The Quincy Upper School has been involved in COASTSWEEP for more than four years, bringing students to Boston's beaches not only to put in a few hours of hard work but also to enjoy the wonderful beaches right in their city and learn about environmental issues and data collection and analysis.
"Many of these students don't get to the beach very often, even though they live so close by," said teacher and cleanup coordinator, Jenny Tsai. "Bringing them out today to participate in an international effort to remove marine debris shows them the kinds of impacts people can have, for better or for worse, on the environment."
COASTSWEEP has welcomed thousands of volunteers to clean the Massachusetts shoreline over the last 23 years. Last year alone, 3,000 COASTSWEEP volunteers removed more than 20,406 pounds of trash-most of which was land-based refuse carried to the shore by wind or rain.
COASTSWEEP 2011 features cleanups throughout September and October at more than 75 sites-with more sites being added-covering the entire coast, including an expanded number of DCR properties.
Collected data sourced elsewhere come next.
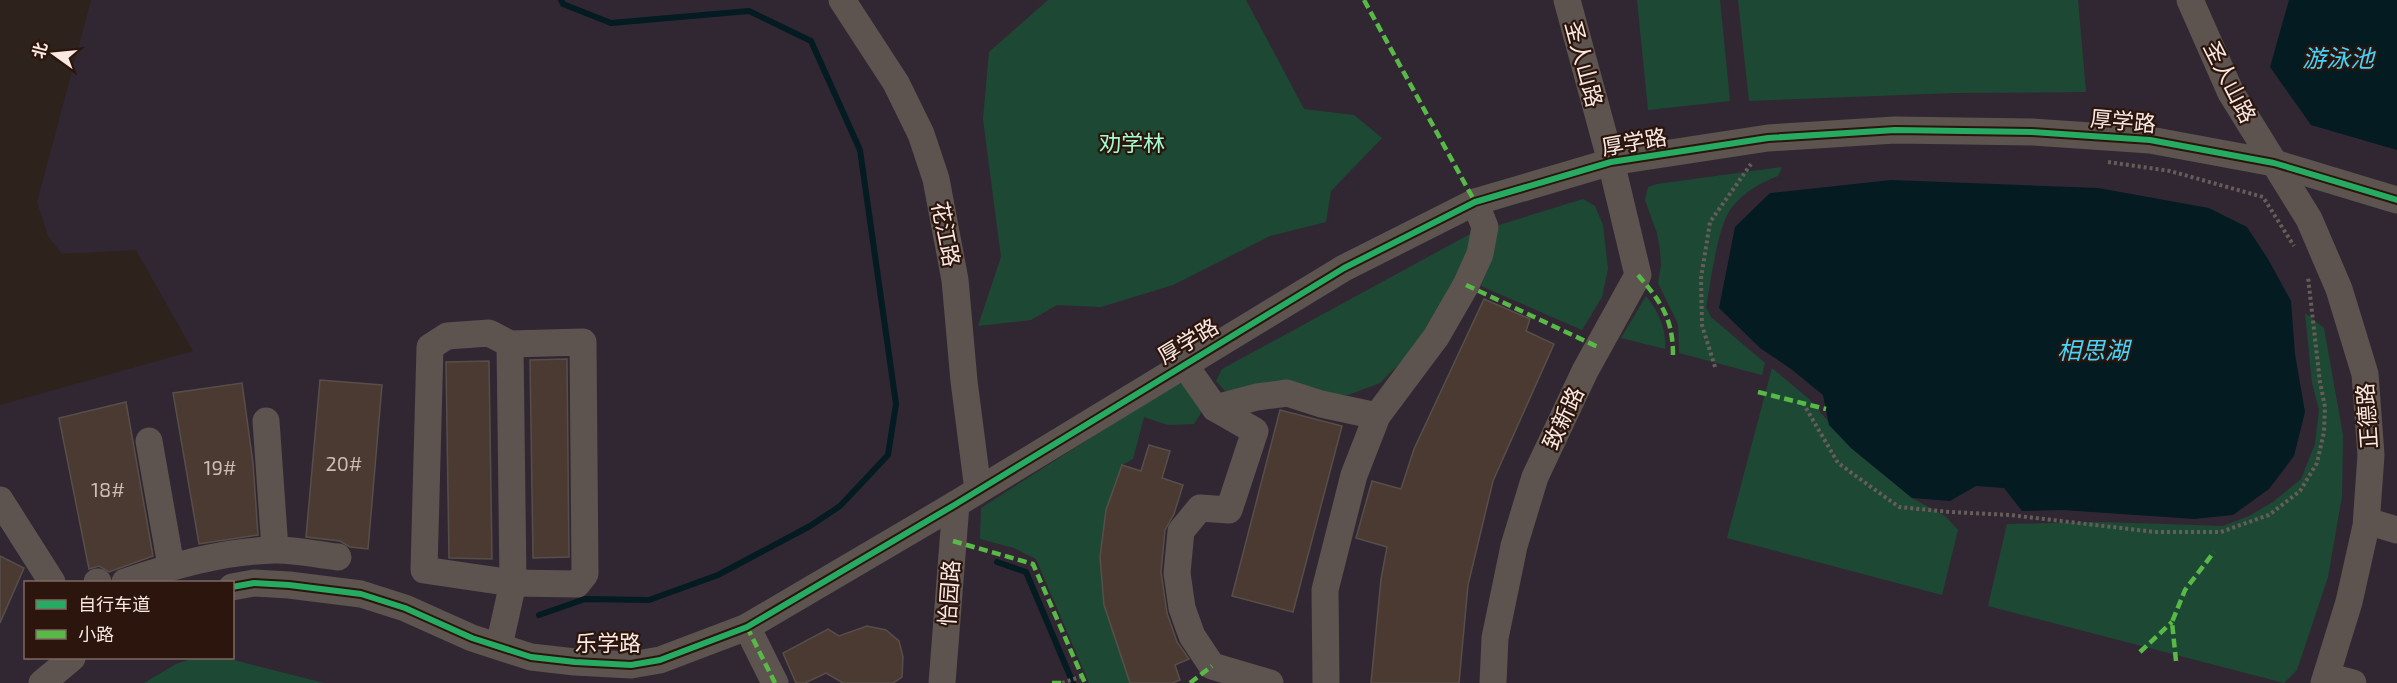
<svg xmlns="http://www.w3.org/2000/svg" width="2397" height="683" font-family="'Exo 2','Noto Sans SC',sans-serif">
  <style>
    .education { fill: #312733; fill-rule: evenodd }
    .green { fill: #1d4934 }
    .water { fill: #041b22 }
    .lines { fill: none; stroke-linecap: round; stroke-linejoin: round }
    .stream { stroke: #041b22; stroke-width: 6 }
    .building { fill: #4b3a32; stroke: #584e49; stroke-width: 1.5 }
    .path { stroke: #665d59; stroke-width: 4; stroke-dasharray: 3 3; stroke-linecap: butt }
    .minor { stroke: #5d534f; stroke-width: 27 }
    .quiet { stroke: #58b947; stroke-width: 4.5; stroke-dasharray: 9 4.5; stroke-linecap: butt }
    .cycleway-casing { stroke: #2b150c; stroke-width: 10 }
    .cycleway { stroke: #26ab63; stroke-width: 6 }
    .labels { text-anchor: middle; stroke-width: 4.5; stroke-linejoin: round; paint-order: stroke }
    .number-label { font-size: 20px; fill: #cebdb6 }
    .street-label { font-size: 22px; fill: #f9e9e2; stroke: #2b150c }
    .park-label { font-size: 22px; fill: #a2fbcf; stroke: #2b150c }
    .water-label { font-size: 24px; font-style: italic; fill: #41d6fe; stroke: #2b150c }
  </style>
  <rect width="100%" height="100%" fill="#2e221c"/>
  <path class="education" d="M 91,0 L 2397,0 L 2397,683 L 0,683 L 0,405 L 193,351 L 136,250 L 62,254 L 48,236 L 37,202 ZM 26,582 L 232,582 L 232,658 L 26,658 Z"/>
  <g class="green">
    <polygon points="1048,0 1246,0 1304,109 1354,115 1382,138 1331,191 1326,222 1270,236 1173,285 1101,307 1057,305 1031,320 978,326 1001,257 983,119 989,52"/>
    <polygon points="1637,0 1720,0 1730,101 1648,110"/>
    <polygon points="1738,0 2078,0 2086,92 1954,93 1749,101"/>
    <path d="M 1782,167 L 1778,176 C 1761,182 1743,193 1732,207 C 1717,226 1711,282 1706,307 L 1711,317 L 1765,363 L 1762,375 L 1679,353 L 1678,324 L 1658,283 L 1661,265 L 1660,250 L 1657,233 L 1645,200 L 1648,187 L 1657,184 Z"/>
    <polygon points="1583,199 1595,206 1603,225 1608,269 1602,297 1582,330 1481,286 1492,258 1499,225"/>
    <polygon points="1472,233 1462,269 1412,351 1380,383 1348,395 1225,391 1216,381 1222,369"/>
    <path d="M 1646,296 C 1659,313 1666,327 1665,349 L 1621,338 Z"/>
    <polygon points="2305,313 2324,328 2343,435 2342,496 2328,577 2297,670 2284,683 1988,606 2007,524 2103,522 2223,526 2249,516 2273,502 2301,479 2315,444 2319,410 2312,383"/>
    <polygon points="1772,368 1809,399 1851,448 1912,498 1945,516 1958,530 1942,595 1727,538"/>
    <polygon points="1178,382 1196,393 1203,410 1194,424 1168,425 1144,417 1133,459 1122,465 1106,510 1100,557 1104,605 1130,683 1089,683 1036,559 1014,548 980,539 981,508"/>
    <polygon points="195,658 230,659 324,683 144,683 176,664"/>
  </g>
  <g class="water">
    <polygon points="2289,0 2397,0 2397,150 2311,125 2270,67"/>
    <polygon points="1891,180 2098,188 2209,208 2247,227 2268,259 2291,301 2295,354 2305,412 2294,456 2269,489 2233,515 2194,519 2063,510 2022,511 2004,488 1976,486 1950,501 1912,498 1851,448 1829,425 1823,395 1791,369 1760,348 1719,308 1735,227 1770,193"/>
  </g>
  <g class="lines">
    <g class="stream">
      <polyline points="997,562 1026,572 1073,683"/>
      <polyline points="539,615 585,599 649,600 718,575 810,526 840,506 888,455 896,404 860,150 811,41 749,11 611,23 563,4 561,0"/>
    </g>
  </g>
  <g class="building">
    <polygon points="1484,299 1530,319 1526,331 1554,344 1493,481 1468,585 1459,683 1371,683 1381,579 1387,547 1356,538 1372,481 1401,489 1414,449"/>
    <polygon points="567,359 569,557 533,558 530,360"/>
    <polygon points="489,361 492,559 449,558 446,362"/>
    <polygon points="320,380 382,385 368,549 350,547 340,541 306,537"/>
    <polygon points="242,383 253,463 258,535 199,544 173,393"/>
    <polygon points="126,402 153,556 109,572 99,566 89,569 59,418"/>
    <polygon points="1280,410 1342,426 1293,612 1232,596"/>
    <polygon points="1149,445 1170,451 1162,478 1183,485 1174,514 1165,530 1161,572 1167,613 1177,642 1189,659 1175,665 1180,680 1172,683 1130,683 1104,605 1100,557 1106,510 1122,465 1141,471"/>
    <polygon points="0,556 24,568 0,623"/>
    <polygon points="867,626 886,630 899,641 903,657 902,677 893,683 843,683 826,673 805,683 796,683 783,653 828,629 839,636"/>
  </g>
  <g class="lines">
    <g class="path">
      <polyline points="2108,162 2170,171 2263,197 2294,246"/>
      <polyline points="1715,367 1702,325 1701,278 1710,222 1751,164"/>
      <polyline points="1803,403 1838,463 1899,507 1950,512 2010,515 2155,532 2221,532 2269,515 2300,491 2317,463 2324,432 2325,407 2320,382 2308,277"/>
      <polyline points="1062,683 1083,676"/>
    </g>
    <g class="minor">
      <polyline points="842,0 896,83 921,134 936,179 955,280 964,381 978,490"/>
      <polyline points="2190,0 2231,93 2309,219 2339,289 2365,374 2371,455 2366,526 2349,602 2324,683"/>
      <polygon points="489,333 510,344 583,342 585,574 577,584 513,583 424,570 430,347 447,336"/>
      <polyline points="1184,364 1215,408 1255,431 1229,510 1200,508 1181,531 1177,573 1182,608 1192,636 1212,666 1270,683"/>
      <polyline points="1215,408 1257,397 1287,393 1321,404 1377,416"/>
      <polyline points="266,421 275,549"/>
      <polyline points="149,441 171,566"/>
      <polyline points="0,500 52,582"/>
      <polyline points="2367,521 2397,530"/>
      <polyline points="97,582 98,582"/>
      <path d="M 125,582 C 172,566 223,551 274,550 C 294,549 317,555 338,557"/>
      <polyline points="232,587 254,583 289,585 361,594 405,608 472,638 531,657 575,662 631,665 660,660 747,627 956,504 1344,268 1475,202 1611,162 1768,138 1895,130 2032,132 2150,140 2274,163 2397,200"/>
      <polyline points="747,627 775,683"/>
      <polyline points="499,646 513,583 510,344"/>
      <polyline points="2327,676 2353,683"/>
      <polyline points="42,683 72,658"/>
      <polyline points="942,683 956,504"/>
      <polyline points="1326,683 1325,590 1354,475 1377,416 1436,337 1466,285 1480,254 1485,227 1475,202"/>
      <polyline points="1493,683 1495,638 1514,546 1535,477 1585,371 1638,275 1611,162 1567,0"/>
    </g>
    <g class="quiet">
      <polyline points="1364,0 1475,202"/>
      <path d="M 1638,275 C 1661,302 1673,318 1673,355"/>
      <polyline points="1466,285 1598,347"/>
      <polyline points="1758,392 1826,409"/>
      <polyline points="953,541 1033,564 1085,683"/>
      <polyline points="747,627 775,683"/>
      <polyline points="2140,652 2172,622"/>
      <polyline points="2176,661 2172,622 2185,590 2214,552"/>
      <polyline points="1052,683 1062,683"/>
      <polyline points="1190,683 1212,666"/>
    </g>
    <g class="cycleway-casing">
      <polyline id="cycleway" points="232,587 254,583 289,585 361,594 405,608 472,638 531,657 575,662 631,665 660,660 747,627 956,504 1344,268 1475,202 1611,162 1768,138 1895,130 2032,132 2150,140 2274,163 2397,200"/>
    </g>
    <use href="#cycleway" class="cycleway"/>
  </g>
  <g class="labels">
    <g class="number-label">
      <text x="344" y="471">20#</text>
      <text x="220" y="475">19#</text>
      <text x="108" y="497">18#</text>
    </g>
    <g class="street-label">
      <text transform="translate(1584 64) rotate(75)" y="8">圣人山路</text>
      <text transform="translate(2230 82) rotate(63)" y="8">圣人山路</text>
      <text transform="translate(2123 121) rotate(5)" y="8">厚学路</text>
      <text transform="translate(1634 142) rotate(-10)" y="8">厚学路</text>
      <text transform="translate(946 234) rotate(79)" y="8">花江路</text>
      <text transform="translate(1188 341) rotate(-31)" y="8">厚学路</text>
      <text transform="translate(2367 416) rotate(-94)" y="8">正德路</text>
      <text transform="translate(1563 418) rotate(-65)" y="8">致新路</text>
      <text transform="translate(949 593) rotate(-86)" y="8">怡园路</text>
      <text x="608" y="651">乐学路</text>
    </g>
    <g class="park-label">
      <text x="1132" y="151">劝学林</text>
    </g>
    <g class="water-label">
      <text x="2338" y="67">游泳池</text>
      <text x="2093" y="359">相思湖</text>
    </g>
  </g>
  <rect x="24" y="581" width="210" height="78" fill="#2b150c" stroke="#7d6a62" stroke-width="1.5"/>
  <rect x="36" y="600" width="30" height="9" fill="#26ab63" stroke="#7d6a62" stroke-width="1.5"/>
  <text x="78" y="611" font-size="18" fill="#f9e9e2">自行车道</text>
  <rect x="36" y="630" width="30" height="9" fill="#58b947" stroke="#7d6a62" stroke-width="1.5"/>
  <text x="78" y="641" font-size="18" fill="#f9e9e2">小路</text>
  <g transform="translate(54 54) rotate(285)" stroke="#2b150c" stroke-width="4.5" paint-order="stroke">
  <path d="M0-4.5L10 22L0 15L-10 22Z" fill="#f9e9e2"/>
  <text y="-9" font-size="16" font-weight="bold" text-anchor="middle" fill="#f9e9e2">北</text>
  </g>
</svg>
In addition to participating in a COASTSWEEP cleanup, there are several steps citizens can take to prevent trash from becoming marine debris, including securing trash bins, recycling, using reusable shopping bags, and refraining from littering.
COASTSWEEP is always looking for more volunteers and coordinators. To find a cleanup near you or to learn how to start your own cleanup, call (617) 287-5570, visit www.coastsweep.umb.edu, or like us on Facebook at www.facebook.com/COASTSWEEP.
In addition to EEA, CZM, UHI, and DCR, COASTSWEEP 2011 sponsors include Weston Solutions, RBC Capital Markets, and Bisnar/Chase LLP.
The Massachusetts Office of Coastal Zone Management is the agency within the Executive Office of Energy and Environmental Affairs charged with protecting the state's approximately 1,500-mile coast. Through educational and regulatory programs, CZM seeks to balance human uses of the coastal zone with the need to protect fragile marine resources. The agency's work includes helping coastal communities anticipate and plan for sea level rise and other effects of climate change, working with cities and towns and the federal government to develop boat sewage no-discharge areas and partnering with communities and other organizations to restore coastal and aquatic habitats.